What Is Plagiocephaly and Torticollis?

Plagiocephaly and Torticollis are two common, often related, conditions seen in infants. Plagiocephaly, commonly known as flat head syndrome, affects the shape of the skull, while torticollis involves tightness in the neck muscles. Both conditions are manageable, and early identification followed by appropriate intervention typically leads to a favorable outcome. Understanding the nature of each condition is key to effective management and ensuring a baby’s symmetrical development.

Defining Positional Plagiocephaly

Positional plagiocephaly is a type of skull flattening that occurs when consistent external pressure is placed on one area of the soft infant skull. The condition is characterized by an asymmetrical head shape, often seen as a flattening on the back or side of the head. The flexibility of an infant’s skull bones, which are not yet fused, makes them susceptible to this external molding force. Visual signs include the flattening itself, along with potential facial asymmetry, such as the ear on the flattened side appearing pushed forward. This condition is common in the post-“Back to Sleep” era, as infants spend significant time lying on their backs to reduce the risk of Sudden Infant Death Syndrome (SIDS). Positional plagiocephaly is a cosmetic, non-syndromic condition where the skull sutures remain open, separating it from craniosynostosis, a rarer condition where one or more skull sutures prematurely fuse, requiring surgical intervention.

Defining Congenital Muscular Torticollis

Congenital Muscular Torticollis (CMT) is a condition present at or shortly after birth involving the neck muscles. The condition stems from a shortening or tightness of the sternocleidomastoid muscle (SCM), which runs from behind the ear to the collarbone and breastbone. This muscular imbalance causes the infant’s head to consistently tilt to one side while the chin rotates toward the opposite shoulder. Parents might first notice a limited range of motion, difficulty turning the head, or a preference for feeding on one side. In some cases, a small, firm, non-tender lump can be felt within the tight SCM muscle. The condition is often linked to positioning within the womb, such as limited intrauterine space or breech presentation, or to birth trauma that causes injury to the SCM muscle.

Why the Conditions Often Co-Exist

The relationship between plagiocephaly and torticollis is often a direct causal one, where the neck condition leads to the head shape issue. When an infant has congenital muscular torticollis, the tight sternocleidomastoid muscle restricts the neck’s movement, making it difficult to turn the head fully in one direction. This restriction forces the baby to rest their head consistently on the same spot, typically the side that allows for the most comfort. The prolonged, repetitive pressure on this single area of the soft skull then causes the development of positional plagiocephaly. Torticollis and plagiocephaly co-exist in as many as 90% of babies diagnosed with torticollis. Repositioning efforts alone will be ineffective until the underlying torticollis is addressed.

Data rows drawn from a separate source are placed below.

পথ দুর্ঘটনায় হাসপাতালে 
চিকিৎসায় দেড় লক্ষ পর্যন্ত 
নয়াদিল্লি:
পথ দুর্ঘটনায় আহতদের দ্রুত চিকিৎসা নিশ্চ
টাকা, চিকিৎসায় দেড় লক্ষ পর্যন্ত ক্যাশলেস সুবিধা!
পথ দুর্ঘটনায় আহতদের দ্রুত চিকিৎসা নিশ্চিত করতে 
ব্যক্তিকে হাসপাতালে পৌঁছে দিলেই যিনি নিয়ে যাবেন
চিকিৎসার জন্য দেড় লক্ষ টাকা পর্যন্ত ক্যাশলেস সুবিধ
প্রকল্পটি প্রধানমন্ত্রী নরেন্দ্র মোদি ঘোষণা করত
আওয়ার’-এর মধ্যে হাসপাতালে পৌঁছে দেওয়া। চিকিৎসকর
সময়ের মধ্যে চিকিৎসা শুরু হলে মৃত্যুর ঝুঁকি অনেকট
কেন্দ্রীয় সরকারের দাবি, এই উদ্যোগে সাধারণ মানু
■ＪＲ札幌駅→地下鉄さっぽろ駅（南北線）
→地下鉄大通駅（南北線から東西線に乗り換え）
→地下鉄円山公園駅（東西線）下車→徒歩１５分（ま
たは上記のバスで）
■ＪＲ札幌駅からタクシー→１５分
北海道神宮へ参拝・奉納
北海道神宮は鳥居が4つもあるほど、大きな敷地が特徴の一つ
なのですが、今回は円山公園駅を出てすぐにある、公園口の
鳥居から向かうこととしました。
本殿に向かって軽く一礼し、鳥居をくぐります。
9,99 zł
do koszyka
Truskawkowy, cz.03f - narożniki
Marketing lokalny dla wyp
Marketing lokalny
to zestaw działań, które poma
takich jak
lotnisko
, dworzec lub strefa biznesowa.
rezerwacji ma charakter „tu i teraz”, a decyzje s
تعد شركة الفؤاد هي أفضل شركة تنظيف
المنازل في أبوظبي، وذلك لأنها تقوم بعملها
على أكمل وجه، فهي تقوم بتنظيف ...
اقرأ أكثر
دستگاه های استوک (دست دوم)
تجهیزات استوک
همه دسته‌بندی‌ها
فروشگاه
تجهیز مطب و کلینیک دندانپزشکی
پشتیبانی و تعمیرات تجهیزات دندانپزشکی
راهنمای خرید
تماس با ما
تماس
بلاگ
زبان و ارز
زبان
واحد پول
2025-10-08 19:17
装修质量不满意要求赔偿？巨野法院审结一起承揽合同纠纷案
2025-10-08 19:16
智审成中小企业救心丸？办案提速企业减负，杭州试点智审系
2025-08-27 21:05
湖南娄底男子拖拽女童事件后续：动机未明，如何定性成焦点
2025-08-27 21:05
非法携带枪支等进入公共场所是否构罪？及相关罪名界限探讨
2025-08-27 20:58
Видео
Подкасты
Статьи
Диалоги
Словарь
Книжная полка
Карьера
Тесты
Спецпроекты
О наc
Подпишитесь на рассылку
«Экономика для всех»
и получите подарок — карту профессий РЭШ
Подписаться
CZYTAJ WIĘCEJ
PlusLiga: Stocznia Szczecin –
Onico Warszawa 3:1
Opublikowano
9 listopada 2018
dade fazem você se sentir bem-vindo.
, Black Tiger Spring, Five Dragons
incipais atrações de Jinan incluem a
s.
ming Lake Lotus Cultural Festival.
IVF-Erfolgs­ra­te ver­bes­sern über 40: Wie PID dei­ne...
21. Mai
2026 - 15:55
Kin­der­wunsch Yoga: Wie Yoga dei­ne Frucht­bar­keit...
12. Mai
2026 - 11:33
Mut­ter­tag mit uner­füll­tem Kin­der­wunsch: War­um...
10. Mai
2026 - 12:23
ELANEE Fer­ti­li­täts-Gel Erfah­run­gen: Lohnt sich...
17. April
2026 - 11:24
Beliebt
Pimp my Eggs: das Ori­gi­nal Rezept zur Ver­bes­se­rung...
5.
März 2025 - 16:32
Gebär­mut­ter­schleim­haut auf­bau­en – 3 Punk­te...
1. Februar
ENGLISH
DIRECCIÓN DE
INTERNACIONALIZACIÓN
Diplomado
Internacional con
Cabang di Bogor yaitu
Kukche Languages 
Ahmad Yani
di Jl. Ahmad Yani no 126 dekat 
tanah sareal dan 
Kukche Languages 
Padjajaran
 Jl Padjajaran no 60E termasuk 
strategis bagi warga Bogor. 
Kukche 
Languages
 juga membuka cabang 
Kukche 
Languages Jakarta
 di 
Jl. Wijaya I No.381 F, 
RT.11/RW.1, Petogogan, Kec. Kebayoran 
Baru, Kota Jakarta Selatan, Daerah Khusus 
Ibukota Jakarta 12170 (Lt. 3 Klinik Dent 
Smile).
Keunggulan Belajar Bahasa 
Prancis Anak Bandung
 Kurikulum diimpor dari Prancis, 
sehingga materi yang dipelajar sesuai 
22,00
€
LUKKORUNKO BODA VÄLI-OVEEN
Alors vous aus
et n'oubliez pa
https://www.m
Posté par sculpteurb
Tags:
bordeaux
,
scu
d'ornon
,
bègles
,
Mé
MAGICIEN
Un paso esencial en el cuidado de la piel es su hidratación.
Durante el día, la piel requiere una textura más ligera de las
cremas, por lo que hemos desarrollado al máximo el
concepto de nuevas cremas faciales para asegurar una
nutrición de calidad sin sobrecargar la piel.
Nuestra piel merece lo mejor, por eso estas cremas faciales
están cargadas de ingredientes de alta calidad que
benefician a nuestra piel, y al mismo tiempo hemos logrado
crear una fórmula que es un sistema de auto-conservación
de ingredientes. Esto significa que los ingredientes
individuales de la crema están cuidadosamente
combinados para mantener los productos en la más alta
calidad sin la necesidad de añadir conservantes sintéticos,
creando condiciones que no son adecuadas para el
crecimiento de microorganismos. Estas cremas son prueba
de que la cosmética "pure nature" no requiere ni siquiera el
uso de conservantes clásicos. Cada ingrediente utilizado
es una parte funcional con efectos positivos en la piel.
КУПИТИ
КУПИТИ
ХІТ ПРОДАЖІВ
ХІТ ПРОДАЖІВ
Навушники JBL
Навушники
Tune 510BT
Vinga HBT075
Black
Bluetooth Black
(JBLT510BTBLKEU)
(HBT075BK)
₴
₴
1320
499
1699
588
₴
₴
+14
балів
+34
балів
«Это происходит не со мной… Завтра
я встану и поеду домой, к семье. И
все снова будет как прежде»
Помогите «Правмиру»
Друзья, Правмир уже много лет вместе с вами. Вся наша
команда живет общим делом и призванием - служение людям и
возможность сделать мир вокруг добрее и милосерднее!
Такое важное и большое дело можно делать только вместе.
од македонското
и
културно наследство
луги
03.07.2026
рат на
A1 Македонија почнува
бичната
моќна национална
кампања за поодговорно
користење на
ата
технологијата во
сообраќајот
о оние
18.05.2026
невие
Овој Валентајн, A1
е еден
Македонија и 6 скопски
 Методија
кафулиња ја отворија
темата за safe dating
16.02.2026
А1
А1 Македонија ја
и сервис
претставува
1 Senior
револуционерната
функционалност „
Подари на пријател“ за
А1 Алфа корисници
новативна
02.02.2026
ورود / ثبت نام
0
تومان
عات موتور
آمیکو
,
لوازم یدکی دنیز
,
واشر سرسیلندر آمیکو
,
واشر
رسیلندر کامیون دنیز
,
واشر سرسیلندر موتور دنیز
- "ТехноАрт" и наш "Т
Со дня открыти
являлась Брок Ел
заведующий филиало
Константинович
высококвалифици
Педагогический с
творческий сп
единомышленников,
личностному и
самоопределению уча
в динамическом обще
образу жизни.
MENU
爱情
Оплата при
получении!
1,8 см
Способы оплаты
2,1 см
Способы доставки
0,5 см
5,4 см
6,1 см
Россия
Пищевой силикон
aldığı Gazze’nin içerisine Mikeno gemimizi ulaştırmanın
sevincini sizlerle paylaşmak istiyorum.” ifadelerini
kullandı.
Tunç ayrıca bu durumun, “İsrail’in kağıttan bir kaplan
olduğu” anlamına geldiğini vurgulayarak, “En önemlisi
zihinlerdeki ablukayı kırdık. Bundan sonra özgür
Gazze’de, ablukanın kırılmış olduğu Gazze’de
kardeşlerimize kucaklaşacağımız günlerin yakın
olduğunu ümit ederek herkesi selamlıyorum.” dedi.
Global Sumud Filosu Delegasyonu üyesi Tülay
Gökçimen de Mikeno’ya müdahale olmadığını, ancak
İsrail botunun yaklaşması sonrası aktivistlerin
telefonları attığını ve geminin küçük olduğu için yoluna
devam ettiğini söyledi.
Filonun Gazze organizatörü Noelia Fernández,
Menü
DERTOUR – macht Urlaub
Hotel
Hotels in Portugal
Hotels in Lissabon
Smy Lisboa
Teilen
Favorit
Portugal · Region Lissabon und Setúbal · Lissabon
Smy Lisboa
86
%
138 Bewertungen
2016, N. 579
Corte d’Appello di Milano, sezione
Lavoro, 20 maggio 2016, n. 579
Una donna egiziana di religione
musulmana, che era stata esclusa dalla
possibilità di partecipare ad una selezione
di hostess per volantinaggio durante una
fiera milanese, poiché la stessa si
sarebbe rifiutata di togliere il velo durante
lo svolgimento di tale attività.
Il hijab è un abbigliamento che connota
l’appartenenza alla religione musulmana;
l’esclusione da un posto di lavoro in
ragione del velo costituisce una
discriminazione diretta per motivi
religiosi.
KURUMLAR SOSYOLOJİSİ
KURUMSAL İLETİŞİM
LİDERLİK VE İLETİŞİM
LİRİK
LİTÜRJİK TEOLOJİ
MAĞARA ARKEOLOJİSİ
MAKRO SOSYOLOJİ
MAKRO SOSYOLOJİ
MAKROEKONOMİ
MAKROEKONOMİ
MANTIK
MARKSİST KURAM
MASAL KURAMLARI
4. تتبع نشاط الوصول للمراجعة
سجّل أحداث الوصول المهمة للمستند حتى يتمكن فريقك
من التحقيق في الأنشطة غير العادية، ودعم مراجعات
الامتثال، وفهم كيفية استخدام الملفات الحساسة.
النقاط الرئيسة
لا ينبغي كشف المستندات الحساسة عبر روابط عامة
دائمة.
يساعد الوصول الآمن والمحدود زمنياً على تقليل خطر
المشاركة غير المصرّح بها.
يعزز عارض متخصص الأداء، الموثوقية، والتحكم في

Treatment Pathways and Management Strategies

Management of both conditions focuses on non-surgical, conservative strategies, with early intervention being key.

Torticollis Treatment

For congenital muscular torticollis, the primary treatment is physical therapy (PT), which aims to restore the full range of motion in the neck. A physical therapist provides specific stretching and strengthening exercises to lengthen the tight SCM muscle, which parents are instructed to perform at home multiple times daily.

Plagiocephaly Treatment

Treatment for positional plagiocephaly begins with counter-positioning to relieve pressure on the flat spot. This includes increasing supervised tummy time, changing the direction the baby faces in the crib, and minimizing the time spent in restrictive devices like car seats. For moderate to severe cases that do not respond sufficiently to repositioning, a cranial orthosis, or helmet therapy, may be recommended. These custom-fitted helmets apply gentle pressure to encourage growth in the flattened areas and are most effective when started between four and six months of age. Both plagiocephaly and torticollis generally resolve well, often within several months, provided the treatment plan is initiated early and followed consistently.